Atty. Kingsley Abbot has worked at the Khmer Rouge Tribunal in Cambodia and as a Trial Counsel in the Office of the Prosecutor at the Special Tribunal for Lebanon in the Hague and has contributed to the development of the Minnesota Protocol as part of the International Commission of Jurists.
Dr. Luis Fondebrider, co-founder and long-term head of the Argentine Forensic Anthropology Team (EAAF), has worked in 60 countries advising the ICRC and the UN, and has provided advice to truth commissions and international criminal tribunals.
Ms. Leone Scott is a former police officer who has led and contributed to the development of methodologies for victim and survivor interviewing and investigative interviewing, with a particular focus on handling and effective interviewing of vulnerable and at-risk victims and witnesses, including victims of sexual assault and abuse. National experts, including Dr. Raquel Fortun and Dr. Cecilia Lim of the University of the Philippines (UP) Medical College also facilitated sessions.
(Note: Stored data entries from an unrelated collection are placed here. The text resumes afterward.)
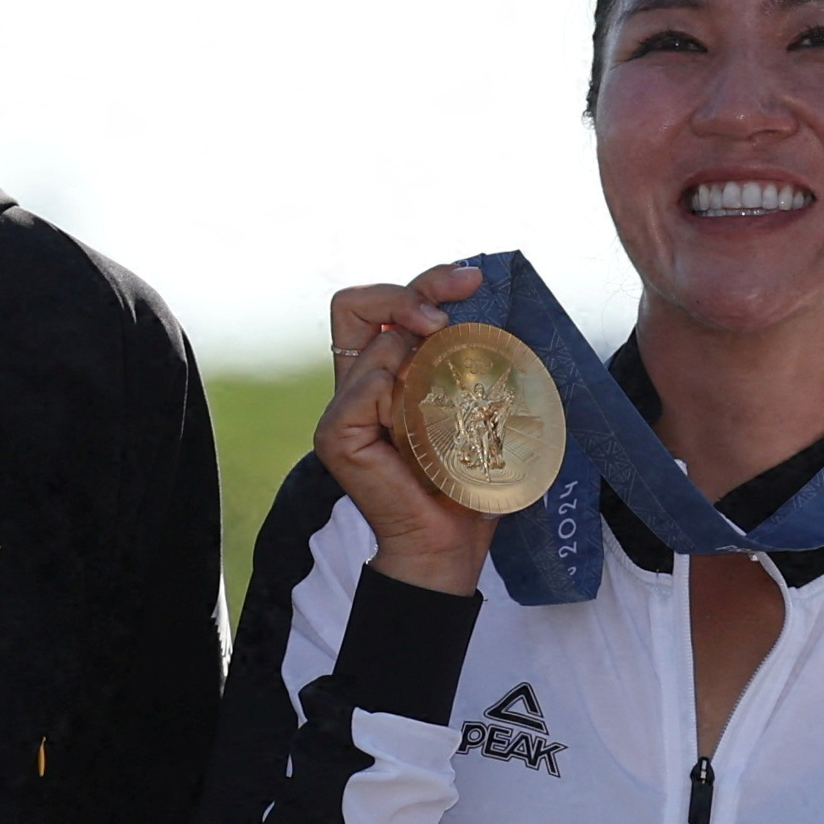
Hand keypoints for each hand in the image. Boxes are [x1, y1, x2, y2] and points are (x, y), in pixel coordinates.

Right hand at [310, 265, 499, 596]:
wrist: (451, 541)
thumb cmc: (468, 478)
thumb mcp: (475, 402)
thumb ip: (467, 357)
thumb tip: (487, 306)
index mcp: (384, 373)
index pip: (383, 305)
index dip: (423, 282)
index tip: (471, 284)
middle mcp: (356, 385)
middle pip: (357, 303)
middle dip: (411, 292)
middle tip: (451, 313)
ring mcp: (341, 410)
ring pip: (376, 347)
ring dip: (422, 365)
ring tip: (448, 411)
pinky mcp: (336, 434)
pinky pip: (368, 386)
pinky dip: (399, 394)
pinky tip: (419, 429)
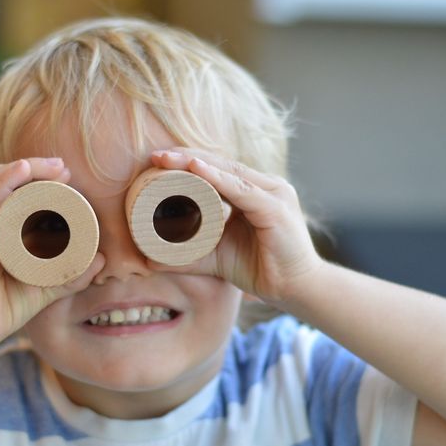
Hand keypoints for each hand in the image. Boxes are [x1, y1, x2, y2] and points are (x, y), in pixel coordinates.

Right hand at [0, 158, 104, 350]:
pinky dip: (6, 183)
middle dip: (33, 167)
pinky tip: (23, 170)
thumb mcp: (43, 288)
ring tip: (55, 169)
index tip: (64, 173)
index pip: (4, 187)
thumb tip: (101, 261)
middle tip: (64, 169)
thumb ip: (69, 275)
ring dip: (26, 168)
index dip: (31, 174)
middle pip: (0, 177)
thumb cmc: (1, 309)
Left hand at [148, 148, 322, 305]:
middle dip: (186, 157)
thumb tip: (150, 261)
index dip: (188, 162)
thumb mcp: (216, 258)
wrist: (295, 290)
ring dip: (195, 163)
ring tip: (167, 160)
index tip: (157, 160)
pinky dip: (217, 179)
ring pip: (229, 172)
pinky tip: (196, 170)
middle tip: (154, 156)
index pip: (219, 168)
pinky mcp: (275, 209)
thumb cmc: (260, 269)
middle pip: (221, 164)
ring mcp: (273, 194)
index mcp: (255, 191)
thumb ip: (186, 256)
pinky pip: (242, 189)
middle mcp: (267, 186)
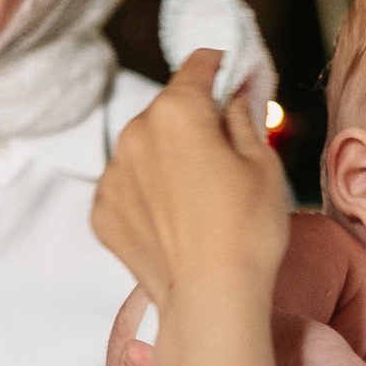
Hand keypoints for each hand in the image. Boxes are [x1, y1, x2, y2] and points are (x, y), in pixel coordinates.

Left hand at [91, 49, 288, 311]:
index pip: (198, 65)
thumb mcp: (263, 163)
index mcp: (177, 111)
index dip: (220, 66)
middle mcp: (135, 134)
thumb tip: (234, 95)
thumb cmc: (247, 230)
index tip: (232, 75)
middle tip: (224, 155)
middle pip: (168, 110)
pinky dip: (146, 194)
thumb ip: (243, 116)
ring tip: (199, 197)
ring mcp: (112, 175)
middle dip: (193, 121)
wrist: (212, 299)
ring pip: (144, 149)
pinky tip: (176, 220)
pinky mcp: (102, 212)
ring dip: (166, 159)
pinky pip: (127, 187)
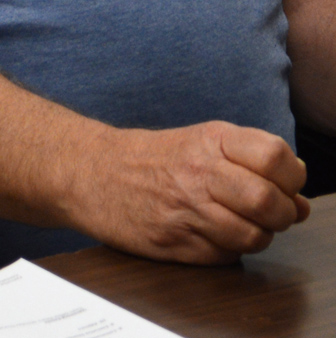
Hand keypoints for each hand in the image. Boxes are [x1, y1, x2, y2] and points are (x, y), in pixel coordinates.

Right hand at [73, 120, 308, 263]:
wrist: (93, 172)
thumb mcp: (202, 142)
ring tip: (244, 225)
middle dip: (283, 215)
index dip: (292, 177)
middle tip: (275, 213)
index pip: (275, 157)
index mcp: (211, 139)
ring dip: (259, 236)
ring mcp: (186, 209)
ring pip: (252, 236)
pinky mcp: (175, 242)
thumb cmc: (154, 157)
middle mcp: (200, 171)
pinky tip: (216, 234)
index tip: (287, 184)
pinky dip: (231, 250)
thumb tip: (301, 202)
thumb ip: (253, 165)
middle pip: (268, 201)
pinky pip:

Global experience shows that the application of the Minnesota Protocol either through enacting legislation or adapting the Protocol into the existing manuals or guidelines at the domestic level has proven to be a useful tool for investigating cases of unlawful killings and enforced disappearances. Its practical approach complements other protocols such as the so-called “Istanbul Protocol” on the Effective Investigation and Documentation of Torture and Other Cruel, Inhuman or Degrading Treatment or Punishment.
For example, training participants explored what the Minnesota Protocol says about interviewing victims and witnesses and were able to compare this to their everyday work. They also worked in teams to solve resources constraints that may exist when arriving at crime scenes.
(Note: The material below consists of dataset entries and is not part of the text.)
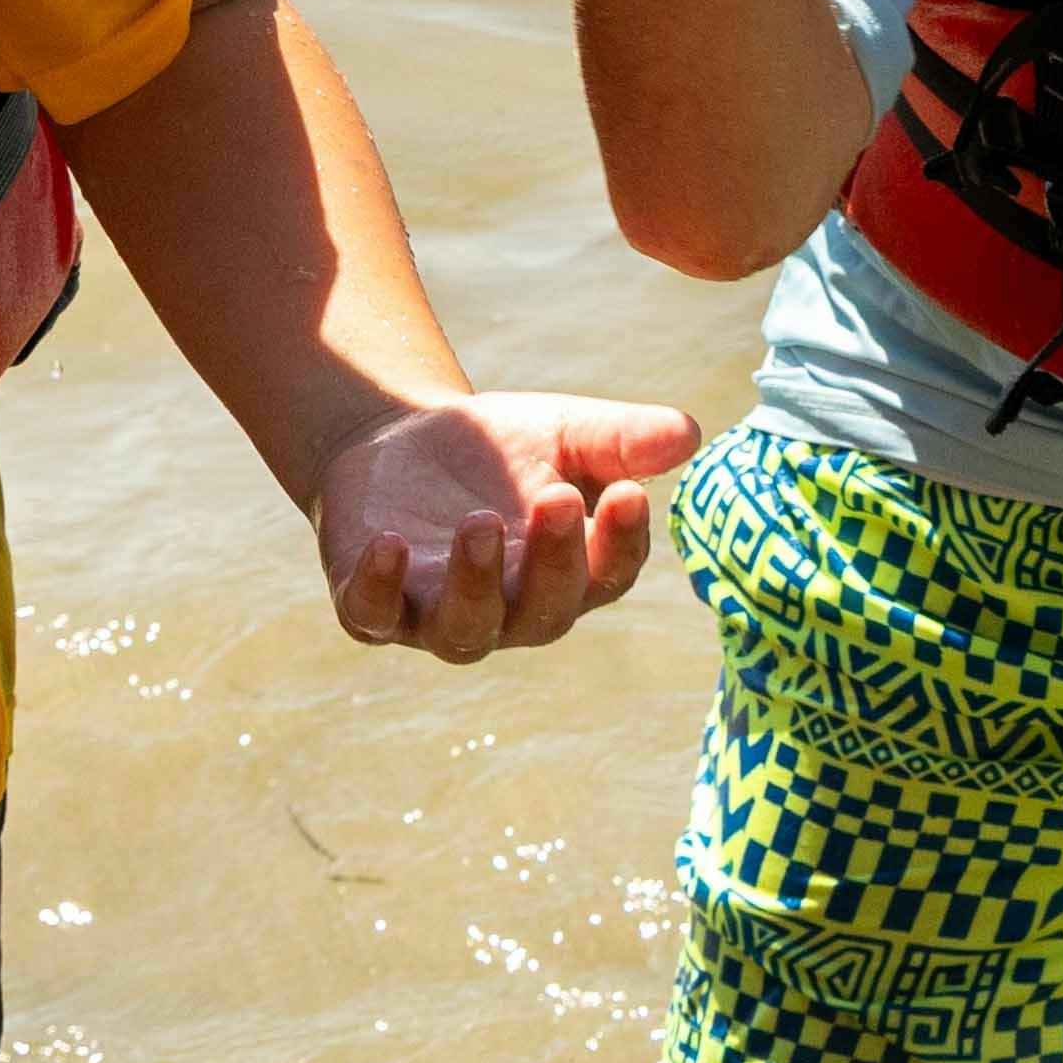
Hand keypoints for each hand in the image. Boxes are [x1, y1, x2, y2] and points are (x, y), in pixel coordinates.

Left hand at [311, 386, 697, 659]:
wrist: (400, 439)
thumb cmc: (501, 451)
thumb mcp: (565, 432)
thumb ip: (623, 439)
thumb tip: (690, 434)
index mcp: (570, 576)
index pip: (608, 575)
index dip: (621, 542)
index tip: (628, 493)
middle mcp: (511, 612)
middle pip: (544, 612)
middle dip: (554, 561)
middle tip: (558, 496)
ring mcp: (439, 615)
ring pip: (465, 629)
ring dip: (476, 583)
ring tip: (481, 524)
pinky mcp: (372, 604)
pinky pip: (374, 615)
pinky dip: (379, 589)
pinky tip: (389, 545)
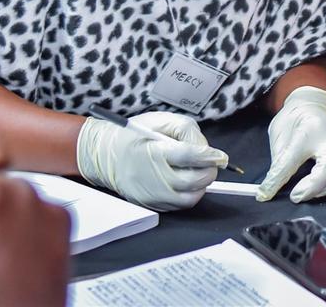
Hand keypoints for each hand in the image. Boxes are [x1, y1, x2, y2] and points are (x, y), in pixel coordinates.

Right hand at [76, 111, 226, 210]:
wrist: (104, 155)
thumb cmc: (134, 134)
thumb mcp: (160, 121)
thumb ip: (186, 130)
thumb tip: (207, 149)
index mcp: (153, 152)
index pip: (188, 157)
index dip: (209, 156)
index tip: (221, 156)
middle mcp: (152, 177)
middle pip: (194, 180)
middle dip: (209, 170)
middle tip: (209, 161)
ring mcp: (151, 194)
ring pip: (191, 197)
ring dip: (201, 184)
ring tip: (197, 170)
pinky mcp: (151, 204)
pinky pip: (180, 204)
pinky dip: (190, 193)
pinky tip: (186, 180)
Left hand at [257, 87, 325, 202]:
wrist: (313, 106)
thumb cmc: (294, 122)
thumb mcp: (278, 136)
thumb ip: (278, 164)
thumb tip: (268, 192)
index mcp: (307, 130)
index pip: (292, 159)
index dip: (277, 180)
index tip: (265, 194)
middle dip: (314, 187)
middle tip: (296, 195)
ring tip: (315, 193)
The training programme is just one element contributing towards strengthening investigations and addressing impunity. The week-long session also served to go more in-depth on issues related to legal and policy reform, and to explore how to strengthen forensic capacity in the Philippines, which is one of the key priorities of the Department of Justice (DoJ). In this sense, the establishment of a National Forensic Institute, legislation related to mandatory autopsies, adoption of specialized training for Philippine doctors, and further cascading of knowledge about the Minnesota Protocol to be used alongside domestic procedures in all regions of the Philippines are all elements that will definitely strengthen accountability. Cooperation with other countries, including in the Southeast Asia region, will also contribute to exchanges on best practices.
The participation of the academe and civil society organizations (CSOs) in the training together with prosecutors, investigators and medical personnel has been critical. This enhanced a common understanding of the investigation procedures and steps to be taken when investigating potentially unlawful killings, and may also help strengthen coordination among different stakeholders. A trust building investment.
The Minnesota Protocol provides civil society actors with another tool in their advocacy, and a framework for detailed engagement with state actors when helping families of those killed. Through a framework of State obligations, such as the duty to investigate, the Minnesota Protocol outlines the steps of what is required, so that victim family members and CSOs supporting them can ask detailed questions related to what steps have and have not been taken.
As the UN, we are certainly proud of bringing the best knowledge and expertise to address complex development issues, such as justice and accountability. Without them, development risks not being as sustainable as we want.
We remain committed to continuing the work towards the full implementation of the Minnesota Protocol, and appreciate the constructive engagement that has started in this area, which is supported now by nine strong friends of the Philippines–contributors to the UN Joint Programme for Human Rights.